海洋プラスチックごみを減らす動きの一環として始まった、ビニール袋の有料化だが、実際その問題の解決につながっているのだろうか? 2020年11月時点でコンビニやスーパーでのビニール袋辞退率は71.9%となっており、多くの人がビニール袋を断っていることがうかがえる。政府は6割の辞退率を目標にしていたため、それを上回る状態である。
一方でごみ出しのために新しくビニール袋を買ってしまうといった声もあり、ビニール袋を有料化することによって、海洋プラスチック問題の解決につながっているかどうかと問われるとすこし疑問がわいてくる。
実際、政府もビニール袋の有料化が直接的な解決だとは考えていない。環境省はレジ袋の有料化が消費者にとって環境問題を考えるきっかけになってもらえればよいとしている。
では本当に消費者は環境問題を考えるようになったのだろうか?それらについて勉強会ではみんなで意見を出し合った。
ビニール袋の値段設定の問題や、ケーキなどの崩れやすい商品を入れる場合にはビニール袋をつけてほしいと頼む客が多くなり、ビニール袋を0にするのは難しいといった意見が挙がる中で、勉強会に参加した全員に共通した意見は、「ビニール袋を買わないという選択をすることが環境問題を解決することになっていると思い込んではいけない」ということだ。先ほども述べたようにビニール袋を有料化にしたのは環境問題について考えるきっかけになるようにするためであって、それが根本的な解決につながっているわけではない。
我々が個人でプラスチックごみを減らすために、他に何ができるだろうか。そこに対して出た意見がごみをきちんと分別するというものである。分別されたプラスチック製品やペットボトルはリサイクルされ、新たな製品に生まれ変わる。それはプラスチックごみを減らす一つの対策だと言える。個人レベルでごみの分別を気をつけていけば僅かであってもプラスチックごみを減らせるのではないかという意見である。
一方で、プラスチックごみを分別したとしても汚れがついている場合はリサイクルができない場合があるなど、リサイクル一つとっても徹底的な対策が求められ、それを多くの人が個人レベルでやるとは考えにくいという意見も挙げられた。それよりも、プラスチックごみを出さない製品を作る努力をしている企業のものを利用する、マイボトルが利用できる店に行くようにするなどの消費者が利用場所を選んでプラスチックごみを出さないように心がけるということも重要なのではないかという結論に至った。

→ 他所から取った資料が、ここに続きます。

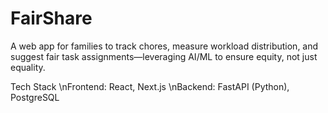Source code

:# FairShare
A web app for families to track chores, measure workload distribution, and suggest fair task assignments—leveraging AI/ML to ensure equity, not just equality.

Tech Stack
\nFrontend: React, Next.js
\nBackend: FastAPI (Python), PostgreSQL 
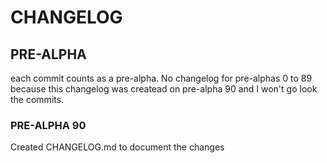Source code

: # CHANGELOG

## PRE-ALPHA
each commit counts as a pre-alpha. No changelog for pre-alphas 0 to 89 because this changelog was createad on pre-alpha 90 and I won't go look the commits.

### PRE-ALPHA 90
Created CHANGELOG.md to document the changes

これに関してさらに深堀りをすると、様々なプラスチックごみ削減に対しての取り組みを知るということはプラスチックごみに対して意識を高める第一歩ではないだろうかということに発展する。
その例をいくつか紹介したいと思う。自動車会社のスズキはスズキ・オーシャンプロジェクトと言って、水辺の清掃活動をしたり、製品・部品の梱包資材からプラスチックを削減したり、船外機に取り付け可能なマイクロプラスチック回収装置を開発し、海洋マイクロプラスチックを回収したりしている。
また、徳島県の上勝町は持続可能な循環型社会を目指して2020年までゼロウェイスト達成を目指して活動している。そしてごみを45分別することで再資源化を8割達成している。
このように、市や町単位で活動ができ、それが成功すればその仕組みが全国に広がることにつながる可能性もあると感じている。
何事に対しても対策を考える場合や、意識を向けるには正しい知識を得なければいけない。まずはプラスチックごみ問題を自分事としてとらえられるように、プラスチックごみ問題とは何かを知り、それに対してどのような対策が検討されているのかを知ることが大切ではないかという結論に至った。
あじさいはこれからも様々な国内問題についてその問題を“自分事”としてとらえていきたいと思う。
次回の勉強会は「東日本大震災から10年を考える」をテーマに東日本大震災について考える。